Jo, Sol, Torrie & Theo || over dinner
This place is, to be quite honest, every bit as ridiculous as she had hoped it would be. What a tasteless, gauche group of individuals she is surrounded by, slurping wine from bottles with French labels and tinkling laughter over toasts and truffled hors d'oeuvres. They are out of touch and out of their minds and she loves every single moment of it. It's like they've been taken by madness, and she too feels a bit mad. Maybe it's the dreamlike atmosphere of the swimming starscape of lights on the ceiling, maybe it's the dazzling nature of her imp-eyed date, maybe it's the wine with French labels, but she is eating things of unknown provenance and being introduced to people with titles before their names and laughing like the world isn't dying all around her for the first time in...
.....ages.
She is caught up in the moment of it all.
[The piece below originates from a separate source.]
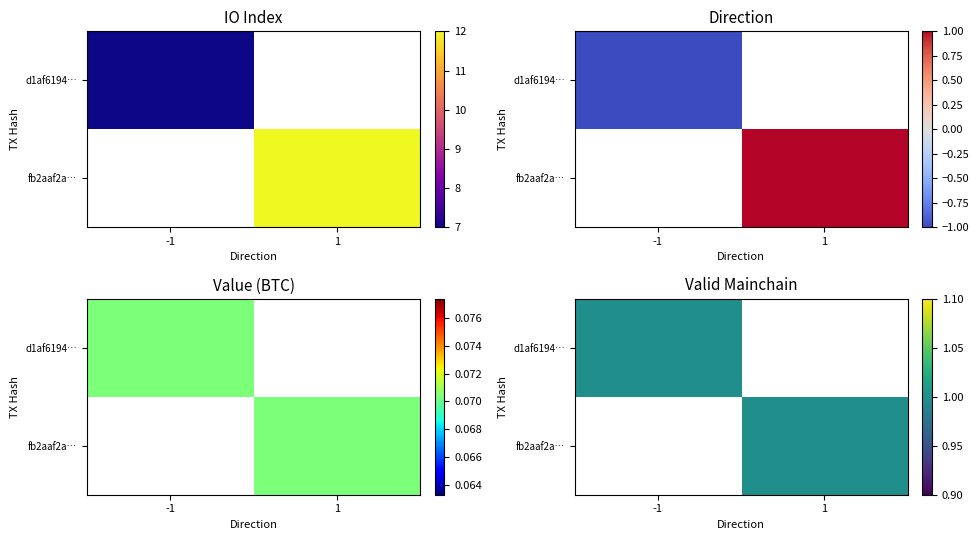

Reading right to left, transcribe all the data shown in this chart.

d1af6194b797f16a57e819d99fe4914e2e1f6e1: valid_mainchain=1.0	value=0.1	io_index=7.0	direction=-1.0
fb2aaf2a6eb3bd1bb9e00913a4b4355aaa16954: valid_mainchain=1.0	value=0.1	io_index=12.0	direction=1.0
Though a compartment of her mind, of her heart is still tuned to the names she is hearing, waiting for one to sound familiar, waiting to hear it echoed on Virgil's lips from somewhere deep in her memory, she isn't thinking first of her vendetta or her anger or the black hole that is her mourning heart. She is taking each second for what it is worth. How could she not, with a companion like Solomon beside her? His adventurous spirit is infectious, and with his influence it all seems like one great big game. They have already assumed fancy alter-egos for the night-- she has been introduced to several Senators as Miz Geraldine Winthrope Barrington-Rothchester, an heiress to a "pearl mining" empire that everyone seems to believe is an actual thing, or at least seems too polite to question the veracity of.
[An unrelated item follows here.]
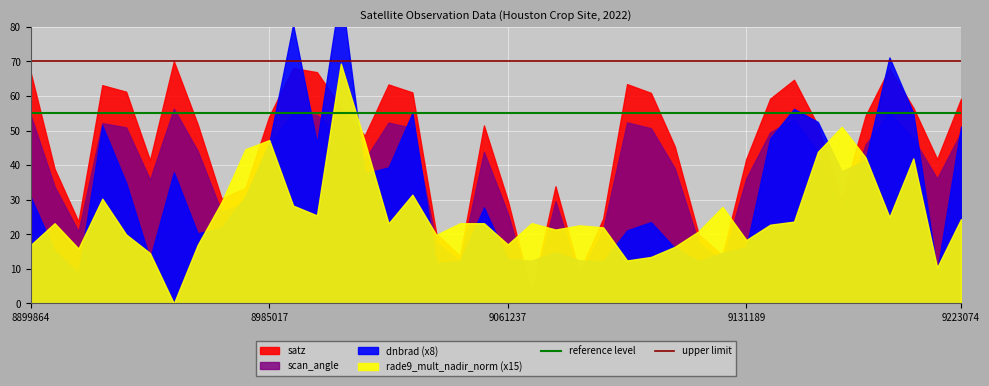

What is the value of the reference level point at the 1st from the left?

55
She may have committed fully to the experience, but that isn't to say she is in her element. There are moments when it is quite clear she doesn't blend. This is particularly obvious when dinner is served to the gala's guests. Sat down to share a table with Sol, Torrie and her APD officer date, as well as several friendly Department of Justice employees, Jo's cheeks are already shining from her Armand de Brignac buzz when the first course comes out. When a plate of baked scallops is set before her, she forgoes silverware to pick one up with her fingers, nipping curiously at the gelatinous texture of the thing before taking a bite and then spitting it back out onto her plate.
"Oh, that is not edible," she declares matter-of-factly.